DAVID NASAW : THE WOUNDED GENERATION : COMING HOME AFTER WORLD WAR TWO

The greatest generation in history suffered  terribly–and in so many ways– in  WWII and its aftermath. This story is an eye-opening account of a war whose devastating  consequences  still reverberate today.

Historian David Nasaw wrote; the  men and boys who returned  home, were not the ones who left for war. Many harboured intense  psychological  troubles, suffering  from the PTSD that would not be diagnosed properly until the Vietnam era.  ” Battle Fatigue”, as it was called, was a source of shame; in that time, going to a shrink would have been in itself, a sense of shame, an admission  of weakness. In William Wylers’ brilliant, ironically titled 1946 film ” The Best Year of Our Lives” depicted so well, the veterans  returned and suffered,  mostly in silence.

Divorce rates spiked during and after the war, Nasaw writes, with more than 1million GI’s leaving or being  left by their spouses by 1959. Alcoholism soared, and everyone,  it seems, smoked, an outcome of the distribution  of cigarettes  in every ration issued.

As Bob Doles, the future senator  who would be badly wounded in Italy,  was a non-smoker,   began puffing away, reasoning, ” If cigarettes weren’t good for us, the army wouldn’t  put them in our food containers.” The author  observes that Black soldiers suffered from these and other maladies,  often finding  themselves  treated even more poorly  then they were before the war, as southern whites in particular were fearful that Black veterans,  having served in combat, would resist  Jim Crow. The home front suffered too: veterans  often failed to connect emotionally  with children  who had been raised while they were away, many suffering from accelerated rates of anxiety and fear, although,  “they had no such problems bonding with children who were born after their  return.”

Nasaw digs deep into history, even connecting the declines in Joe DiMaggio’s and Hank Greenberg’s batting scores due to their  years away in uniform.  THE WOUNDED GENERATION  makes emphatically clear, a good war is an oxymoron.  Just wars there are and necessary  wars, but there are no good wars.  Nasaw deftly explores the ambivalent  legacy  of a war that Americans  have been taught  to think of as the good one..
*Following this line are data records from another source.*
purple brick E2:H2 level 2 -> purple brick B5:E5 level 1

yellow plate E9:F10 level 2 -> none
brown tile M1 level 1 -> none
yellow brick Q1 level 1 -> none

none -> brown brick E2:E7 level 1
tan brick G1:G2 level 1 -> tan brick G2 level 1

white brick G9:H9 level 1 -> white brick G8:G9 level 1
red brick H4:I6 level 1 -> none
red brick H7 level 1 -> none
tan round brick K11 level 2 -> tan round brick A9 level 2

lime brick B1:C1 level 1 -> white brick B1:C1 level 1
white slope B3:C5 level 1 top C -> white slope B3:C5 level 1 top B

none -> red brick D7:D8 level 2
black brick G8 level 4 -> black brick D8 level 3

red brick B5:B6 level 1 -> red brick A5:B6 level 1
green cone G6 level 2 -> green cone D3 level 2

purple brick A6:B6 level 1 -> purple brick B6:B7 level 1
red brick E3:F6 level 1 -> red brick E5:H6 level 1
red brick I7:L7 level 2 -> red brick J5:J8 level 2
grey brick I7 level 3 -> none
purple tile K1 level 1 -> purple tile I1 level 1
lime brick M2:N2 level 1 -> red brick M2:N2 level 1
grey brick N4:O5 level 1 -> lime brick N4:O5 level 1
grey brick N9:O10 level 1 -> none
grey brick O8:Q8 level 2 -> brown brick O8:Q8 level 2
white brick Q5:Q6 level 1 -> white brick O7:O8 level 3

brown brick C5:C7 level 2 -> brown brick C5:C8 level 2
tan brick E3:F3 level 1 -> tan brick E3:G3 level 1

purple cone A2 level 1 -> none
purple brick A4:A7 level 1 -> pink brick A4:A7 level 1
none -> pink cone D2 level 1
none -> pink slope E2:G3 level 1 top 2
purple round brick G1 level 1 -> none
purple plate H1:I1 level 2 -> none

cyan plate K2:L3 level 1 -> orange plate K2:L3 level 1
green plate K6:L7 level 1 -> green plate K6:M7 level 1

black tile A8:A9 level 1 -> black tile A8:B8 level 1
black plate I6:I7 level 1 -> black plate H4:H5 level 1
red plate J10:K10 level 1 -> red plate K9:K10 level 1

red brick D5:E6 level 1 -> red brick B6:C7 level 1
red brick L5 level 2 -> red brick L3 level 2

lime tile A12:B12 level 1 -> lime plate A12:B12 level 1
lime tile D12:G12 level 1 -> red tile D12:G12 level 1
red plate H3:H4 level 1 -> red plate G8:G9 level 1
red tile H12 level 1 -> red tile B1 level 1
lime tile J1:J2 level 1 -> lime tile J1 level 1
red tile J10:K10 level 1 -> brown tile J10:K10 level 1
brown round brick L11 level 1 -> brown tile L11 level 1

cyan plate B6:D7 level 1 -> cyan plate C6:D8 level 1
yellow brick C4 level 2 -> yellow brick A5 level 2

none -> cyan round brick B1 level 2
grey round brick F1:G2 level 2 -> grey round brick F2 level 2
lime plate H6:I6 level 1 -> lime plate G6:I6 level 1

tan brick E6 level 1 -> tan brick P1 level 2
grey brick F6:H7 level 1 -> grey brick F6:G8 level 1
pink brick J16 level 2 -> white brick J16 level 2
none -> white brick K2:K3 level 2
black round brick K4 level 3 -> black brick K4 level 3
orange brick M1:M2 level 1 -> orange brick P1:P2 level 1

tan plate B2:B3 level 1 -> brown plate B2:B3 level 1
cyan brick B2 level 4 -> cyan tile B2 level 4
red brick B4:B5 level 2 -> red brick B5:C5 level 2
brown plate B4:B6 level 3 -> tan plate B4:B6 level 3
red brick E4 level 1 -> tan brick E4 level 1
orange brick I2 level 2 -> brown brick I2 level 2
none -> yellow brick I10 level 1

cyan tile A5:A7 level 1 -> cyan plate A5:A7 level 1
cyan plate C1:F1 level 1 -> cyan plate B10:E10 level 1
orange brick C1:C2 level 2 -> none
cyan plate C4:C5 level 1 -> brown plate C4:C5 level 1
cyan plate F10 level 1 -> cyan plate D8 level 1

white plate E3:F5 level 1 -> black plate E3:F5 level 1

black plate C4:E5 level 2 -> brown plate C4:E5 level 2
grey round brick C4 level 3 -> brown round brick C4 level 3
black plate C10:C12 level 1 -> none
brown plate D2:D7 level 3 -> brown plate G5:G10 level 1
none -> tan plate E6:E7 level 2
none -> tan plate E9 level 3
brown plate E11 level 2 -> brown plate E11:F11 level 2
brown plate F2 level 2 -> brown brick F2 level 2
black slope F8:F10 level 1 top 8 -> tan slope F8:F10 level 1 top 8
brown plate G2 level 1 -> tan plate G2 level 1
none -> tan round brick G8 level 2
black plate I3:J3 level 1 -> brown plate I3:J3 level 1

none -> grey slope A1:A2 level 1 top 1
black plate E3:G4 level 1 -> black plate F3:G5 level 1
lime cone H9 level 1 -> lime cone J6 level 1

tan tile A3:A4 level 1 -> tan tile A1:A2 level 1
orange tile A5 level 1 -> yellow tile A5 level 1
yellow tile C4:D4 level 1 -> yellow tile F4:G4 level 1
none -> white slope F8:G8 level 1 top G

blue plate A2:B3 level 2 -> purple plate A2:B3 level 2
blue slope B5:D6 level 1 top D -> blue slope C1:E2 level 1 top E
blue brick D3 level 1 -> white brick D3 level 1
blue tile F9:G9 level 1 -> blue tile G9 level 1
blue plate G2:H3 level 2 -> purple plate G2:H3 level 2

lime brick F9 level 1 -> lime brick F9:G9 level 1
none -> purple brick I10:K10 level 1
The heart of the book is the author’s nuanced  consideration  of the incremental  yet monumental  construction  of the ‘Veterans’ welfare state throughout  the 1940s. In a lovely touch, Nasaw illustrates  his book with Bill Mauldin cartoons, which are far more trenchant  and provocative  than most readers will remember.

Richly informative  and compelling  THE WOUNDED GENERATION  is an important  history  of the tragedies  of war and the triumphs of a democratic  society that fully supports  veterans well being.  Based on oral histories,  correspondences, service newspapers  and government reports, this is a well-written  account that highlights  one of the little-known, forgotten  stories of postwar America.

Nasaw, an emeritus  Professor  of History at the City University  of New York,  marshals such experiences  to argue that, beyond the ticker-tape parades, millions of men came home to little fanfare. Nasaw’s book is a corrective  to the simplistic narrative of stoicism, unity, and triumph  that dominates conventional naratives of  “The Greatest Generation”, lifting voices of pain and disquiet  that were understood  in the years after the war but faded from popular  memory  in the decades after.

Approximately 45,000 of the original  16 million WWII veterans  are still with us today. As the last of those survivors fade away we should pause before  we send future  generations  abroad  to fight wars, ‘good’ or not.